← Back to context

Comment by _as_text

1 year ago

I have now read the paper and it alone is enough to make me seriously consider devoting significant amount of my time to the author's project. Here's why:

In my introductory statistics class, I learned that a independent and identically distributed sample is a sequence of random variables X[1], ..., X[n], all of the same signature Omega -> (usually) R. All of them are pairwise independent, and all of them have the same distribution, e.g. the same density function. Elsewhere in probability I have learned that two random variables that have the same density function are, for all intents and purposes, the same.

For all, really? Let's take X[i] and X[j] from some i.i.d. random sample, i != j.

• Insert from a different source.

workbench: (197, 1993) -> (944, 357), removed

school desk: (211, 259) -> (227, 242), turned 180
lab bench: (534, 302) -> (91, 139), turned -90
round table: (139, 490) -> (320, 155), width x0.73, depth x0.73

They have the same density, which leads us to write X[i] = X[j]. They are also independent, hence

P(X[i] in A, X[j] in A) = P(X[i] in A)*P(X[j] in A),

but X[i] = X[j], so

P(X[i] in A, X[j] in A) = P(X[i] in A, X[i] in A) = P(X[i] in A), so

P(X[i] in A) in {0, 1}.

This was a real problem for me, and I believe I had worse results in that statistics class than I would have if the concept was introduced properly. It took me a while to work out a solution for this. Of course, you can now see that the strict equality X[i] = X[j] is indefensible, in the sense that in general X[i](omega) != X[j](omega) for some atom omega. If you think about what needs to be true about Omega in order for it to have two different variables, X[i] and X[j]:Omega -> R, that are i.i.d, then it will turn out that you need Omega to be a categorical product of two probability spaces:

Omega = Omega[i] x Omega[j]

and X[i] (resp. X[j]) to be the same variable X composed with projection onto first (resp. second) factor. This definition of "sampling with replacement" is able to withstand all scrutiny.

Of course, just like in Buzzard's example of ring localization, it was all caused by someone being careless about using equality.